*What is being asked*:
According to the robotics article below, which four failure types did the crash-cart robot experience during the item retrieval tasks?

*Supplied text*:
Robotics

RFM-HRI : A Multimodal Dataset of Medical Robot Failure, User Reaction and Recovery Preferences for Item Retrieval Tasks

A new multimodal dataset reveals how 41 users react when medical robots fail during critical item retrieval tasks.

Deep Dive

A research team led by Yashika Batra has published the Robot Failures in Medical HRI (RFM-HRI) Dataset, a first-of-its-kind public resource for studying how humans react when medical assistance robots fail. The dataset captures 214 multimodal interaction samples from 41 participants across lab and hospital settings, where a robot embodied in a crash cart systematically experienced one of four failure types during item retrieval tasks. These failures—speech, timing, comprehension, and search—were derived from three years of real-world crash-cart interaction data. The dataset includes rich signals like facial action units, head pose, speech transcripts, and post-interaction self-reports, creating a comprehensive picture of user state.

Analysis of the RFM-HRI data reveals that robot failures have a significant negative impact on users. Compared to successful interactions, failures degraded affective valence and reduced users' perceived control. Failures were strongly associated with emotions like confusion, annoyance, and frustration, while successful interactions elicited surprise, relief, and confidence. Crucially, the study found that emotional responses evolve with repeated failures: confusion decreased while frustration increased over time. The work also documents user preferences for how robots should recover from these errors, providing concrete guidance for system designers.

The RFM-HRI dataset and its accompanying analysis offer a critical foundation for the next generation of robust human-robot interaction (HRI) systems, particularly in high-stakes environments like healthcare. By understanding the specific behavioral signatures of user frustration and preferred recovery paths, engineers can develop robots capable of real-time failure detection and context-aware recovery strategies. This moves the field beyond simple task completion metrics toward building robotic assistants that maintain user trust and cooperation even when things go wrong, which is inevitable in complex real-world deployments.

Key Points
  • Contains 214 multimodal interaction samples capturing facial cues, speech, and self-reports from 41 users during robot failures.
  • Identifies four key failure types (speech, timing, comprehension, search) that increase user frustration and reduce perceived control.
  • Shows emotional responses shift over time, with confusion decreasing and frustration increasing after repeated failures.

Why It Matters

Provides the data needed to build medical robots that can detect their own failures and recover gracefully, preserving user trust in critical scenarios.

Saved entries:
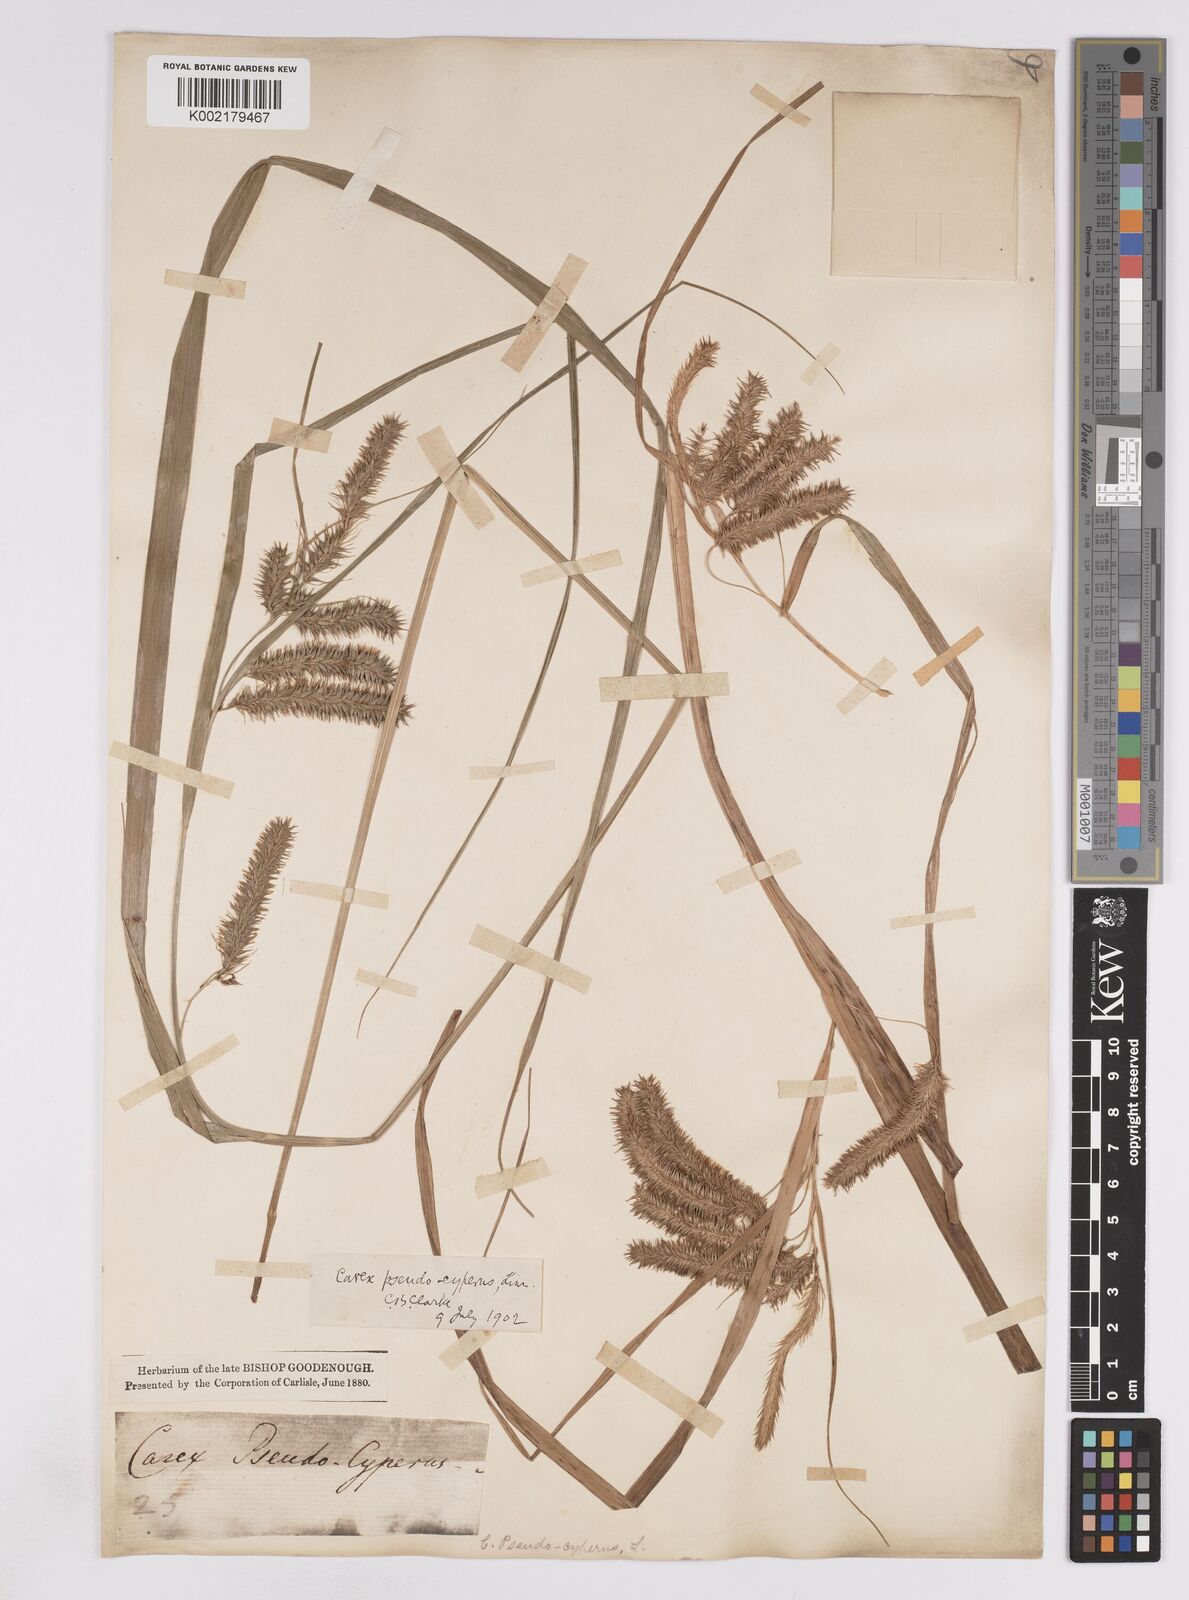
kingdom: Plantae
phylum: Tracheophyta
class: Liliopsida
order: Poales
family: Cyperaceae
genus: Carex
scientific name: Carex pseudocyperus
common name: Cyperus sedge
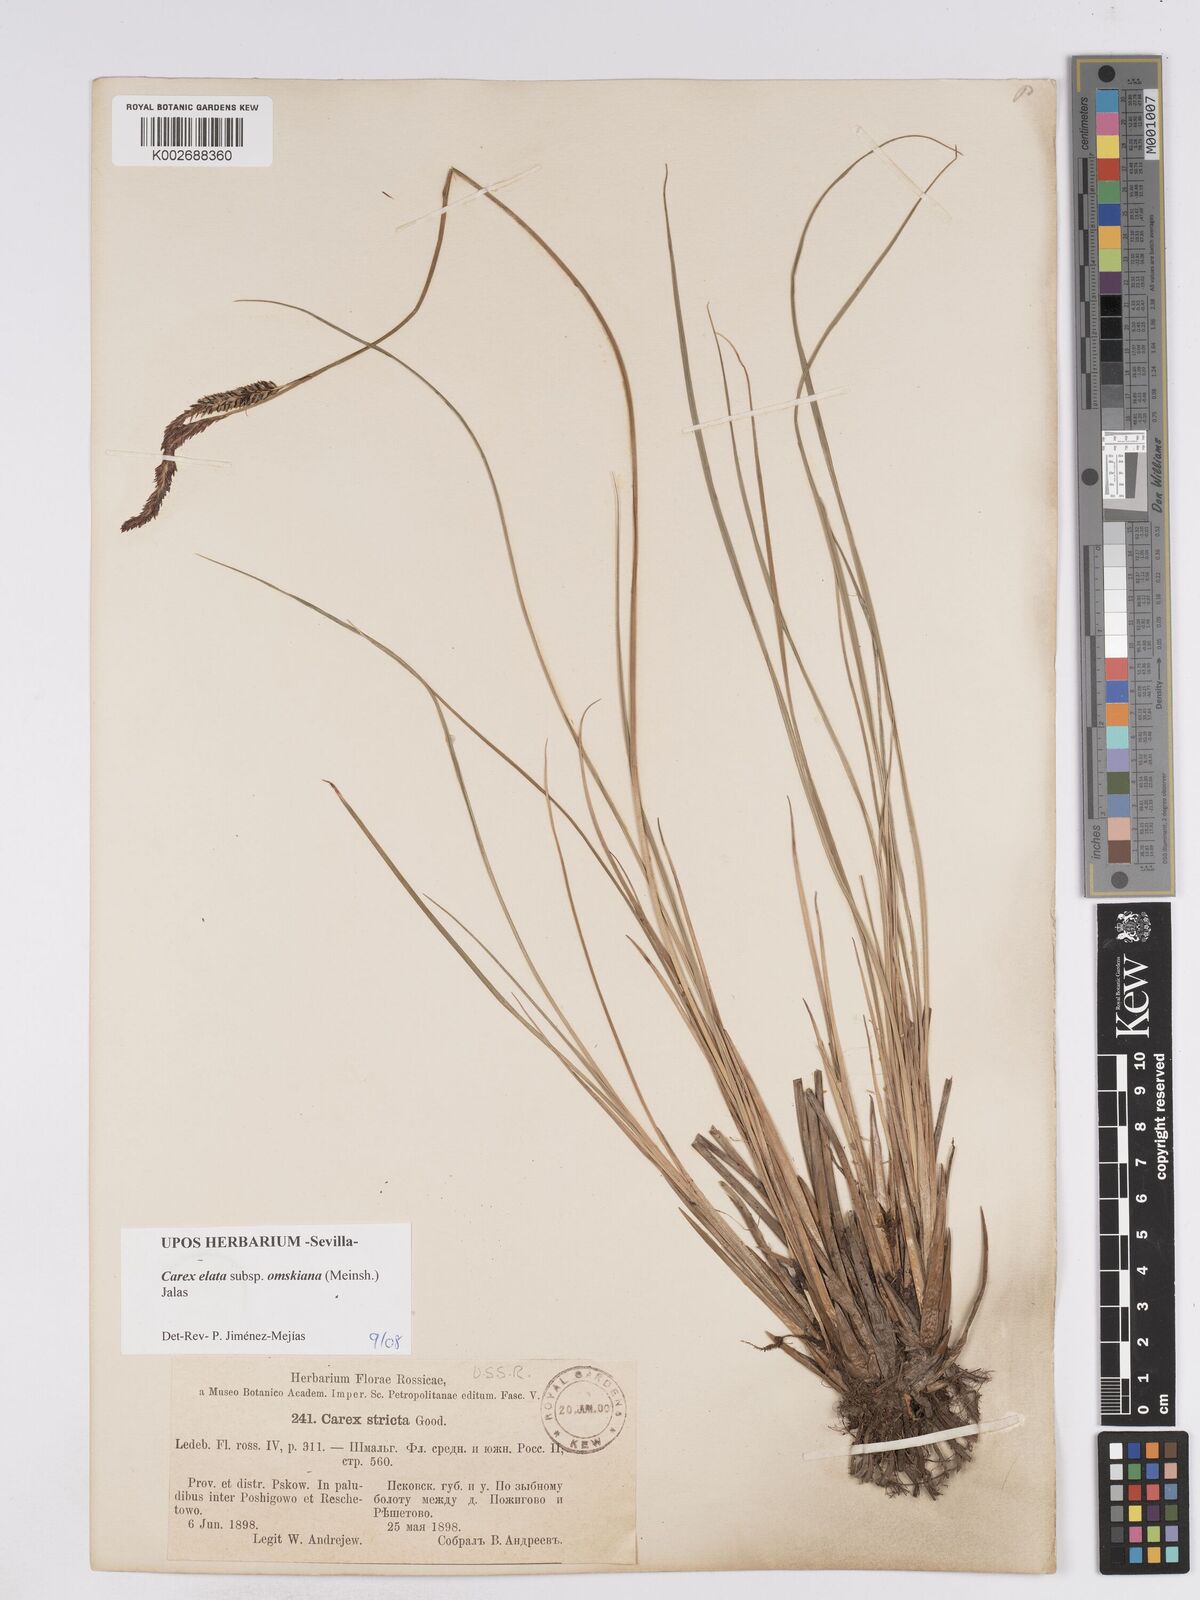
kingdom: Plantae
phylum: Tracheophyta
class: Liliopsida
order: Poales
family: Cyperaceae
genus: Carex
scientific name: Carex elata
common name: Tufted sedge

*Exercise answer*:
Speech, timing, comprehension, and search failures.